------ Source passage ------

Thanks for your report. I will try to reproduce it on my test machine.

--
Regards
Yafang

2024-05-30 07:38:05

by Yafang Shao

[permalink] [raw]
Subject: Re: [linus:master] [vfs] 681ce86235: filebench.sum_operations/s -7.4% regression

On Thu, May 30, 2024 at 12:38 AM Linus Torvalds
<[email protected]> wrote:
>
> On Tue, 28 May 2024 at 22:52, kernel test robot <[email protected]> wrote:
> >
> > kernel test robot noticed a -7.4% regression of filebench.sum_operations/s on:
> >
> > commit: 681ce8623567 ("vfs: Delete the associated dentry when deleting a file")
>
> Well, there we are. I guess I'm reverting this, and we're back to the
> drawing board for some of the other alternatives to fixing Yafang's
> issue.

Hi Linus,

I just checked the test case webproxy.f[0], which triggered the regression.

This test case follows a deletefile-createfile pattern, as shown below:

- flowop deletefile name=deletefile1, filesetname=bigfileset
- flowop createfile name=createfile1, filesetname=bigfileset, fd=1

It seems that this pattern is causing the regression. As we discussed
earlier, my patch might negatively impact this delete-create pattern.
The question is whether this scenario is something we need to address.
Perhaps it only occurs in this specific benchmark and doesn't
represent a real-world workload.

[0] https://github.com/filebench/filebench/blob/master/workloads/webproxy.f

>
> Al, did you decide on what approach you'd prefer?
>
> Linus



--
Regards
Yafang

------

# What the exercise asks:
Transcribe the mailing-list exchange above about the filebench regression word for word, from start to finish.

------ Input data ------

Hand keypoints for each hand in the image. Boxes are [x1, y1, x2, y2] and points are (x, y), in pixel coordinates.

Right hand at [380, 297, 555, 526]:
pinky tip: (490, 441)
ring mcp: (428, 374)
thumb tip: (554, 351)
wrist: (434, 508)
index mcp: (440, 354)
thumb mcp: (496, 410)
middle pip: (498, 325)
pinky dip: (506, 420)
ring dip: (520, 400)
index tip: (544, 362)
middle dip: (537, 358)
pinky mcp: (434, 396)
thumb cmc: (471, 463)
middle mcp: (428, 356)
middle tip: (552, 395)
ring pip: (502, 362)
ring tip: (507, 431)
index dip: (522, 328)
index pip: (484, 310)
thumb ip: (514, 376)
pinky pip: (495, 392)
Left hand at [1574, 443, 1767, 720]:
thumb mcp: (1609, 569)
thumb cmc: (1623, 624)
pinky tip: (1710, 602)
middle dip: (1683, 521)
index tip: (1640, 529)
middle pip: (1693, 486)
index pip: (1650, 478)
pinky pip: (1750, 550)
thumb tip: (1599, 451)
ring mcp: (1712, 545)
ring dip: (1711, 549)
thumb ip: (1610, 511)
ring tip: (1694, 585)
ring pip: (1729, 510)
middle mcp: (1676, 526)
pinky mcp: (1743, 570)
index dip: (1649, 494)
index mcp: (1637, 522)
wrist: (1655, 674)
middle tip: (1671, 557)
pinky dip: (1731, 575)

------

# Problem solution:
Thanks for your report. I will try to reproduce it on my test machine.

--
Regards
Yafang

2024-05-30 07:38:05

by Yafang Shao

[permalink] [raw]
Subject: Re: [linus:master] [vfs] 681ce86235: filebench.sum_operations/s -7.4% regression

On Thu, May 30, 2024 at 12:38 AM Linus Torvalds
<[email protected]> wrote:
>
> On Tue, 28 May 2024 at 22:52, kernel test robot <[email protected]> wrote:
> >
> > kernel test robot noticed a -7.4% regression of filebench.sum_operations/s on:
> >
> > commit: 681ce8623567 ("vfs: Delete the associated dentry when deleting a file")
>
> Well, there we are. I guess I'm reverting this, and we're back to the
> drawing board for some of the other alternatives to fixing Yafang's
> issue.

Hi Linus,

I just checked the test case webproxy.f[0], which triggered the regression.

This test case follows a deletefile-createfile pattern, as shown below:

- flowop deletefile name=deletefile1, filesetname=bigfileset
- flowop createfile name=createfile1, filesetname=bigfileset, fd=1

It seems that this pattern is causing the regression. As we discussed
earlier, my patch might negatively impact this delete-create pattern.
The question is whether this scenario is something we need to address.
Perhaps it only occurs in this specific benchmark and doesn't
represent a real-world workload.

[0] https://github.com/filebench/filebench/blob/master/workloads/webproxy.f

>
> Al, did you decide on what approach you'd prefer?
>
> Linus



--
Regards
Yafang